*REQUIRED WORK:*
Restate exactly the lines from the top of the listing below to the line containing "- Dylan Slack, Anna"; the remaining lines are not wanted.

*TASK INPUT:*
****************************************
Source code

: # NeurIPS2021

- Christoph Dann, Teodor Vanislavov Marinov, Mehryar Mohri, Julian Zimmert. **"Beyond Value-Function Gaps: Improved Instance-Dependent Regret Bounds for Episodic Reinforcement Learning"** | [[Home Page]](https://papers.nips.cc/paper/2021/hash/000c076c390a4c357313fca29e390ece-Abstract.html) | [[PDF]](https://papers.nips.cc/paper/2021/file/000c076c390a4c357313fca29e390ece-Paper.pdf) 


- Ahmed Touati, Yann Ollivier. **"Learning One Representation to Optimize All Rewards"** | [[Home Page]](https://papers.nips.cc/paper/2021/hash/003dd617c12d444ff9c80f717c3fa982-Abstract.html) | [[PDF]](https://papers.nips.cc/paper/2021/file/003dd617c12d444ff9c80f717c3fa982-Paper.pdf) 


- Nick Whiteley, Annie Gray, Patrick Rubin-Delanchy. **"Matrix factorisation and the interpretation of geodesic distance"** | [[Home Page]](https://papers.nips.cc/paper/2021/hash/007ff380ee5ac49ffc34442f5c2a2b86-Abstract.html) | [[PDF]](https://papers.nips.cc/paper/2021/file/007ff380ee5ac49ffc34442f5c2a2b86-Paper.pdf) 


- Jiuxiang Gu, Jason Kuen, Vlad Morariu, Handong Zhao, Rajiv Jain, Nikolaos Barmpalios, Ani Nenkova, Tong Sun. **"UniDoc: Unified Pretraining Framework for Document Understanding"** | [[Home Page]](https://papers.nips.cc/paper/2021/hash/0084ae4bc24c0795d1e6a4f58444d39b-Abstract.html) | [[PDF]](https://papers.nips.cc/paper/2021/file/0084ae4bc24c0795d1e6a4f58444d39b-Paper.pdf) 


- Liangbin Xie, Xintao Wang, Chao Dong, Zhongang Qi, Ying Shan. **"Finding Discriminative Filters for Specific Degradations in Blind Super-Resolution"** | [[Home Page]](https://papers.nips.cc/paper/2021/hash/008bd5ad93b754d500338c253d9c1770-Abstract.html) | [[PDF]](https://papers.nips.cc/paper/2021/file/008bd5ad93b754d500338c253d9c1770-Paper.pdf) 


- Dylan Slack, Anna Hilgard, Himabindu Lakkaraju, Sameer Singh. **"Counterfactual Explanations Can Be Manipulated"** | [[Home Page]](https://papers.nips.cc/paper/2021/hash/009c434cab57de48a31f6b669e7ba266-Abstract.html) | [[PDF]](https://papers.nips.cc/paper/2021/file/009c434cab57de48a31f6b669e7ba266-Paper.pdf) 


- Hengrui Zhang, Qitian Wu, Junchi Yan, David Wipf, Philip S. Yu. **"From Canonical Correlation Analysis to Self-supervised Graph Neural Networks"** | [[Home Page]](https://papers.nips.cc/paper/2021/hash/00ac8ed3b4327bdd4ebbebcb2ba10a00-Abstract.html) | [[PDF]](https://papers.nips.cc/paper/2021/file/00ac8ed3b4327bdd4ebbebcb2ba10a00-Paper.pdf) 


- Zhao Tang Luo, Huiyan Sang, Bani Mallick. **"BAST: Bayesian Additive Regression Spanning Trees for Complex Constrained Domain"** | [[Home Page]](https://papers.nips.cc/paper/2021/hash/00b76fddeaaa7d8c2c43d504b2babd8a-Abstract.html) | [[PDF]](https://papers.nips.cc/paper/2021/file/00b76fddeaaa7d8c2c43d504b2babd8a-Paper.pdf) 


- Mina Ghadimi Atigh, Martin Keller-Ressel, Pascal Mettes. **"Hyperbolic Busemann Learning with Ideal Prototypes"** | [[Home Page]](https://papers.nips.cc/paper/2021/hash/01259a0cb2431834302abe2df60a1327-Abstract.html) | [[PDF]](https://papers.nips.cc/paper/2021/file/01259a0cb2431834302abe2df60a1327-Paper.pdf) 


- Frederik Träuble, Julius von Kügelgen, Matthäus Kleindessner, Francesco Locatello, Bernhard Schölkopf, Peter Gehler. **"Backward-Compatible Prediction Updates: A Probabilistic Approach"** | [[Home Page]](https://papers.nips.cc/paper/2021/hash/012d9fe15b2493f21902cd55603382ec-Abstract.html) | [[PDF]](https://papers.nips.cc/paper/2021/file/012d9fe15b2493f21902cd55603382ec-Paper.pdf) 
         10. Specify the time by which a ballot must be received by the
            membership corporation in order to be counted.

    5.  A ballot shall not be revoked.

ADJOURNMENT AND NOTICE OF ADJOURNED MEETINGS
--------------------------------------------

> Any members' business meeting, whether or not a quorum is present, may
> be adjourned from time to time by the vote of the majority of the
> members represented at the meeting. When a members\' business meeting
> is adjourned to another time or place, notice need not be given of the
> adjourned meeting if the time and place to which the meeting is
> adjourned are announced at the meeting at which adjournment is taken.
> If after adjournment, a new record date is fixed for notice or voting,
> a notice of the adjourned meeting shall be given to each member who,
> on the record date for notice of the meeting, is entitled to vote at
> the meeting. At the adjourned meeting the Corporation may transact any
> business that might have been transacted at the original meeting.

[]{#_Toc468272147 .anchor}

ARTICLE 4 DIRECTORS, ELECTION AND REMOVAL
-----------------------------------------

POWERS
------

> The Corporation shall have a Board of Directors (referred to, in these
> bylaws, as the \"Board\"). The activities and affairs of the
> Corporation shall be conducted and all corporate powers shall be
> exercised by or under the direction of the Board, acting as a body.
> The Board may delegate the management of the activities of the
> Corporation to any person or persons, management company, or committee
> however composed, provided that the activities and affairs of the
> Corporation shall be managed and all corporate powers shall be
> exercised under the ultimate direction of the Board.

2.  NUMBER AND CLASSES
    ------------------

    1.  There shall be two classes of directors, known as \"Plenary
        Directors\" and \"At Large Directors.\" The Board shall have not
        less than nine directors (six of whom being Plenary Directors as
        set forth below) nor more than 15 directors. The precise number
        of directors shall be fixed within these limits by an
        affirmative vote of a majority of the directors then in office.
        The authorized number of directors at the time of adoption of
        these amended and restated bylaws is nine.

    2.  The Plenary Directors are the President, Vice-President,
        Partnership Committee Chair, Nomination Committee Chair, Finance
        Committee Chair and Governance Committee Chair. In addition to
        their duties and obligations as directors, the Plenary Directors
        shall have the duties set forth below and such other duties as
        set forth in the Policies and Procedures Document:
****************************************
*TASK ANSWER:*
Source code

: # NeurIPS2021

- Christoph Dann, Teodor Vanislavov Marinov, Mehryar Mohri, Julian Zimmert. **"Beyond Value-Function Gaps: Improved Instance-Dependent Regret Bounds for Episodic Reinforcement Learning"** | [[Home Page]](https://papers.nips.cc/paper/2021/hash/000c076c390a4c357313fca29e390ece-Abstract.html) | [[PDF]](https://papers.nips.cc/paper/2021/file/000c076c390a4c357313fca29e390ece-Paper.pdf) 


- Ahmed Touati, Yann Ollivier. **"Learning One Representation to Optimize All Rewards"** | [[Home Page]](https://papers.nips.cc/paper/2021/hash/003dd617c12d444ff9c80f717c3fa982-Abstract.html) | [[PDF]](https://papers.nips.cc/paper/2021/file/003dd617c12d444ff9c80f717c3fa982-Paper.pdf) 


- Nick Whiteley, Annie Gray, Patrick Rubin-Delanchy. **"Matrix factorisation and the interpretation of geodesic distance"** | [[Home Page]](https://papers.nips.cc/paper/2021/hash/007ff380ee5ac49ffc34442f5c2a2b86-Abstract.html) | [[PDF]](https://papers.nips.cc/paper/2021/file/007ff380ee5ac49ffc34442f5c2a2b86-Paper.pdf) 


- Jiuxiang Gu, Jason Kuen, Vlad Morariu, Handong Zhao, Rajiv Jain, Nikolaos Barmpalios, Ani Nenkova, Tong Sun. **"UniDoc: Unified Pretraining Framework for Document Understanding"** | [[Home Page]](https://papers.nips.cc/paper/2021/hash/0084ae4bc24c0795d1e6a4f58444d39b-Abstract.html) | [[PDF]](https://papers.nips.cc/paper/2021/file/0084ae4bc24c0795d1e6a4f58444d39b-Paper.pdf) 


- Liangbin Xie, Xintao Wang, Chao Dong, Zhongang Qi, Ying Shan. **"Finding Discriminative Filters for Specific Degradations in Blind Super-Resolution"** | [[Home Page]](https://papers.nips.cc/paper/2021/hash/008bd5ad93b754d500338c253d9c1770-Abstract.html) | [[PDF]](https://papers.nips.cc/paper/2021/file/008bd5ad93b754d500338c253d9c1770-Paper.pdf) 


- Dylan Slack, Anna Hilgard, Himabindu Lakkaraju, Sameer Singh. **"Counterfactual Explanations Can Be Manipulated"** | [[Home Page]](https://papers.nips.cc/paper/2021/hash/009c434cab57de48a31f6b669e7ba266-Abstract.html) | [[PDF]](https://papers.nips.cc/paper/2021/file/009c434cab57de48a31f6b669e7ba266-Paper.pdf) 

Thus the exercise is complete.